* Page text:
§

Chelsie gets the final one-on-one, much to YLH's surprise, and must trust El Papa. I think its a pretty dick move, but he built trust on the back of an amazing food, arepas. If you have not had Arepas, please do. 




This is the early episode in every season that involves a heights challenge as a metaphor for life. LIFE IS HARDER THAN TANDEM BUNGEE JUMPING. Beyond that, Chelsie secures the rose at the Pasadena City Hall and gets to enjoy a country singer I don't know sing a song I don't know (neither of these facts are surprising).

Chelsie does say she would like to grab the rose on the table and give it to El Papa. This is a new, bold move that I fully support.. Just grab the rose and offer it to the Bachelor/ette.

Let's google this Billy Currington fellow to learn more about him...

Oh shit.


Maybe it's ok. I said he's a country singer. Maybe it will help him with street cred like Johnny Cash, Willie NelsonGeorge Jones, Randy Travis, etc etc etc.

Oh fuck, it was for elder abuse.



Breakfast, Pool Party and a Rose Ceremony
  • Juan Pablo comes over to make more Arepas. Ernie says, "Let's Play Two, arepas"
  • The girls either didn't like Kat or were jealous of her in the bathing suit. Couldn't be certain.
  • Vidal Sassoon explained her issue was not jealousy with details that sounded a lot like jealousy
  • Pavarotti is judgmental of Kat and must have amnesia from the soccer field makeout session


Rose Ceremony with 8 Mile, Nurse Nikki and Science Chelsie Safe
  • Abbie Carmichael
  • Mama Renee
  • Dog Lover (really?)
  • Pavarotti
  • Yule Log Hottie
  • Kat
  • Nanny Alli
  • Vidal Sassoon
  • Mozart
  • Danielle
Happy Camper and Unknown Blond Chick go home. Until next week when Wags takes us from LA to the world.

Monday, January 13, 2014

The Bachelor Episode 2: Juan Love

Juan for the money...



And two for Pablo!


Per tradition, I will be recapping while drinking whisky and eating ice cream.  Loyal readers may recognize this frequent combo and think to themselves, "Geez, it seems like you have a problem."  I don't think it is, but I do have a problem I need to confess: I listened to three Bachelor-related podcasts this week.  Yes, it's Monday.  That means I listened to three Bachelor-related podcasts today.      I'll start therapy after Juan Pablo finds the love of his life.

On to the recap...

The episode started off with the Dog Owner's dog still at the house going for a swim.  It's now clear that it is a service dog.  Legally, we may not ask any further questions about it.

§

* Aim of the task:
The heading "Rose Ceremony with 8 Mile, Nurse Nikki and Science Chelsie Safe" in the Bachelor recap marks certain contestants as safe. List every one of them.

§

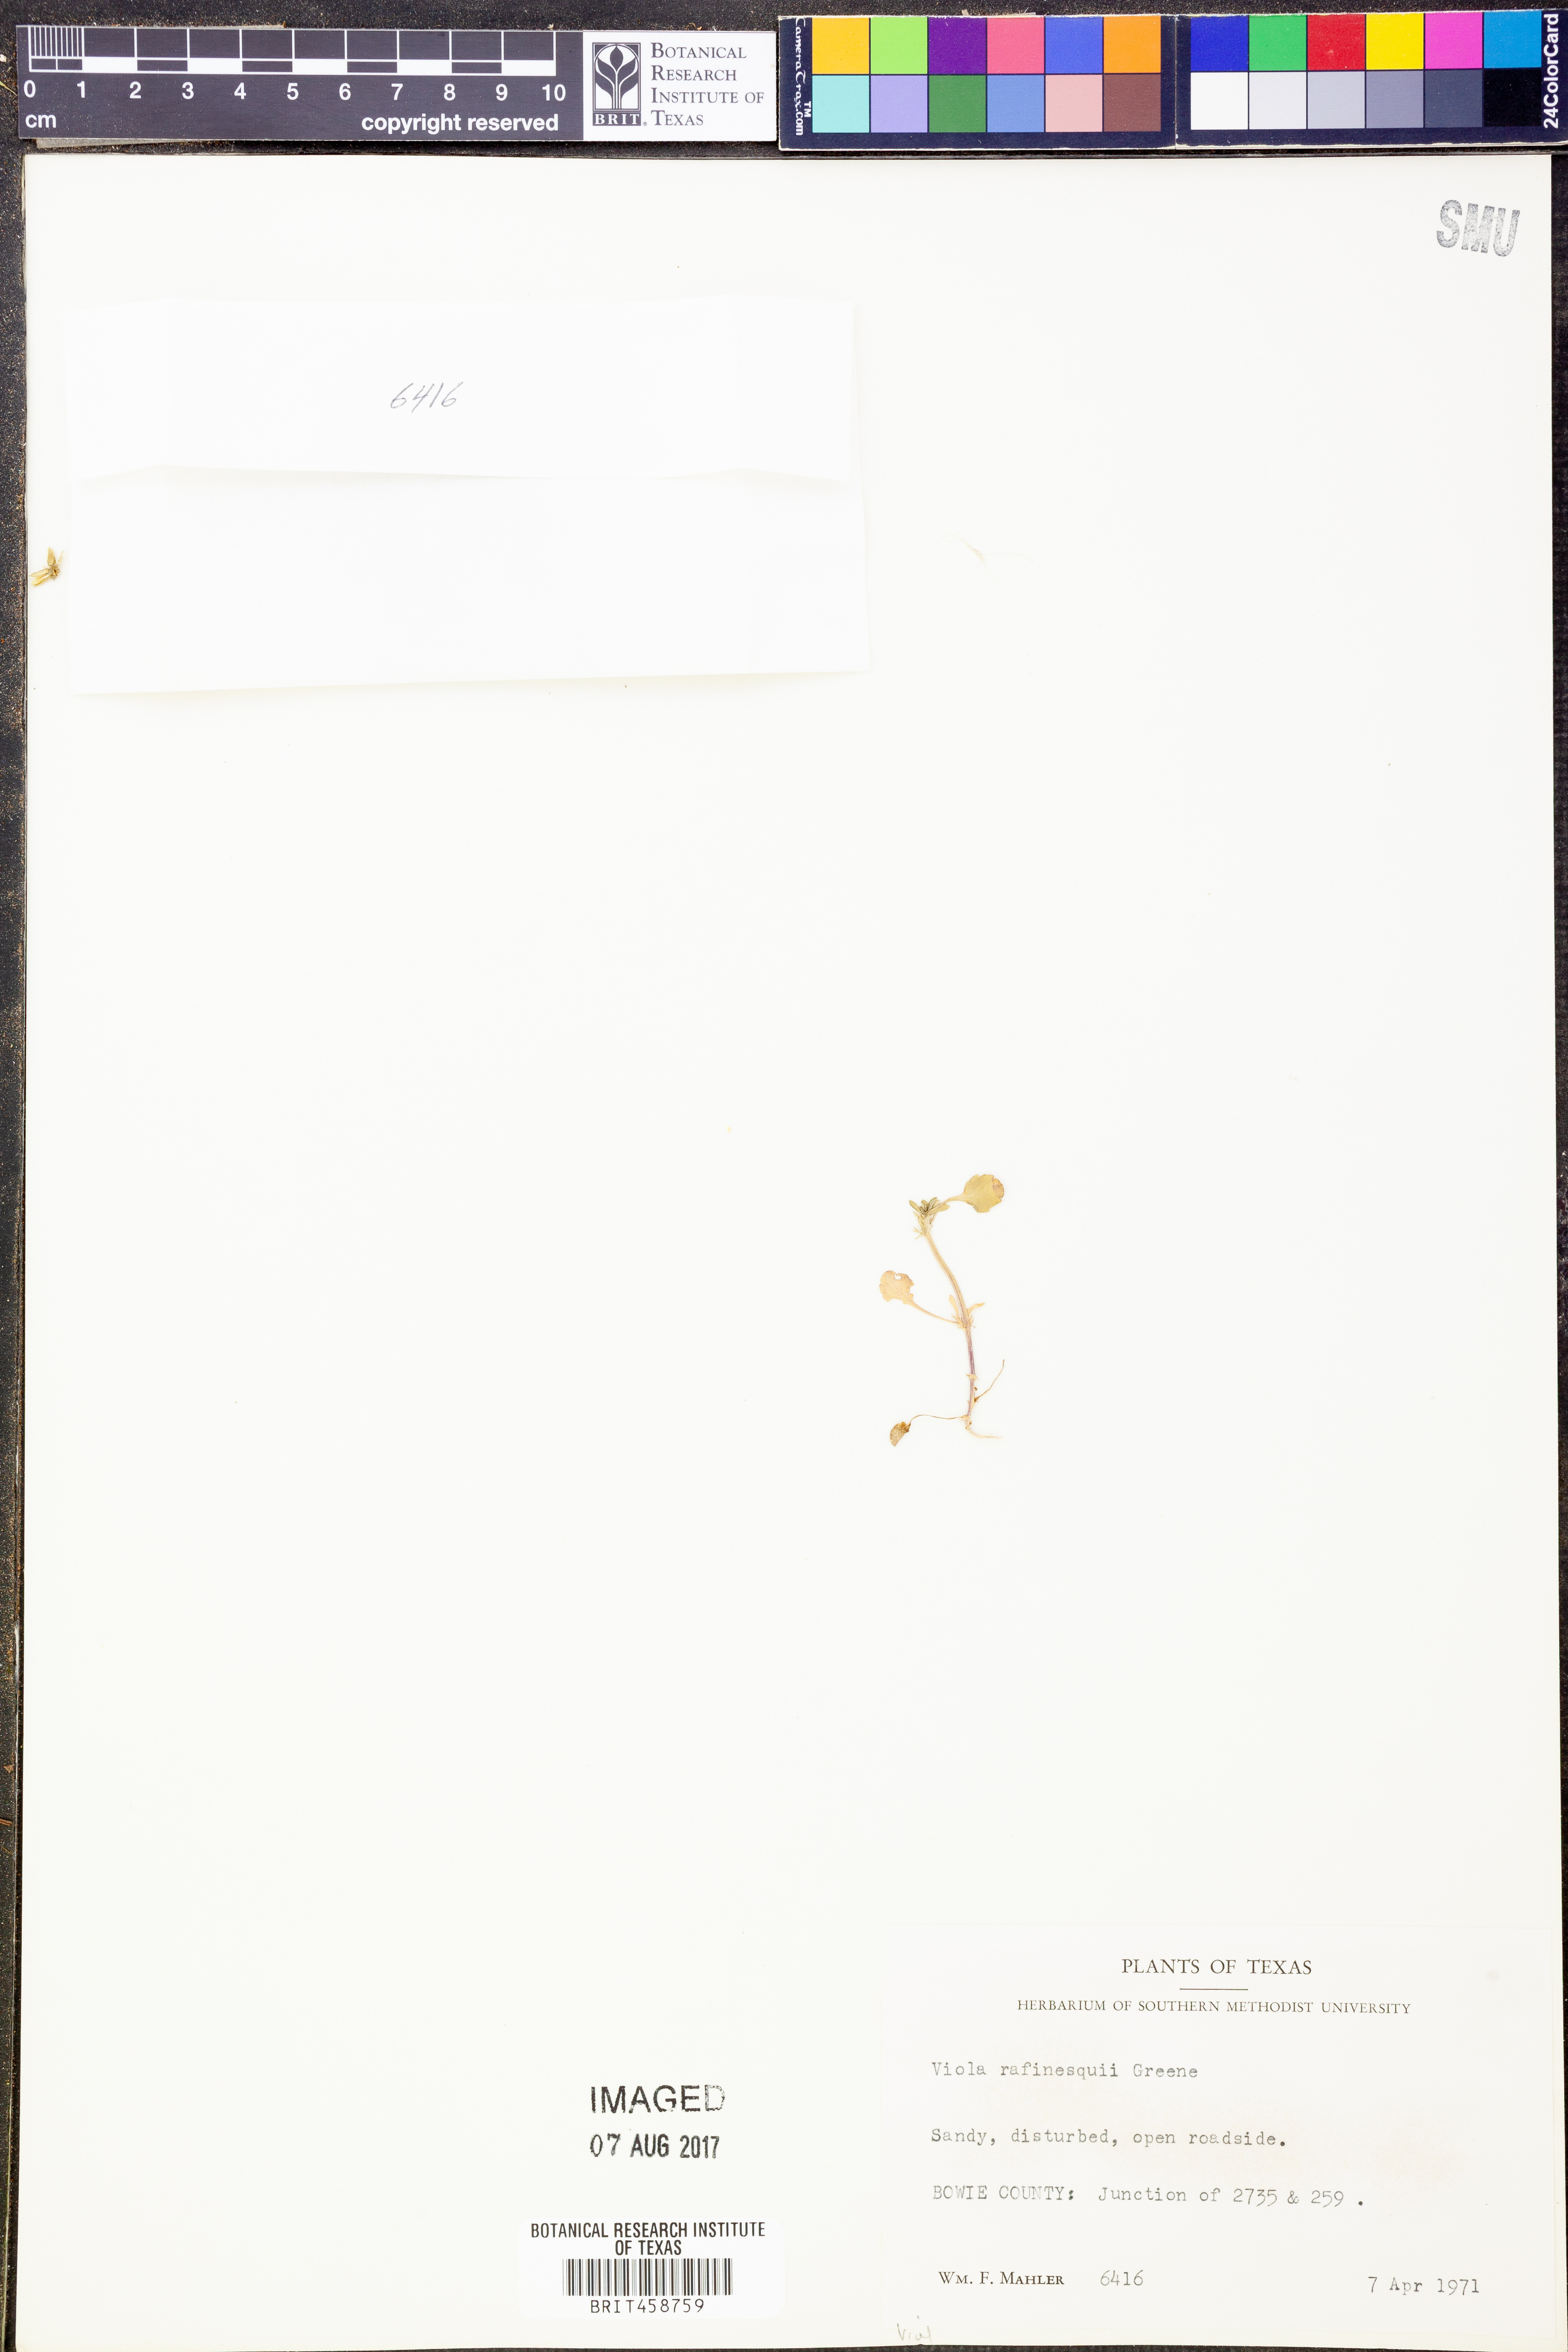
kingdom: Plantae
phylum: Tracheophyta
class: Magnoliopsida
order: Malpighiales
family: Violaceae
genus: Viola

§

* Answer area:
8 Mile, Nurse Nikki, Science Chelsie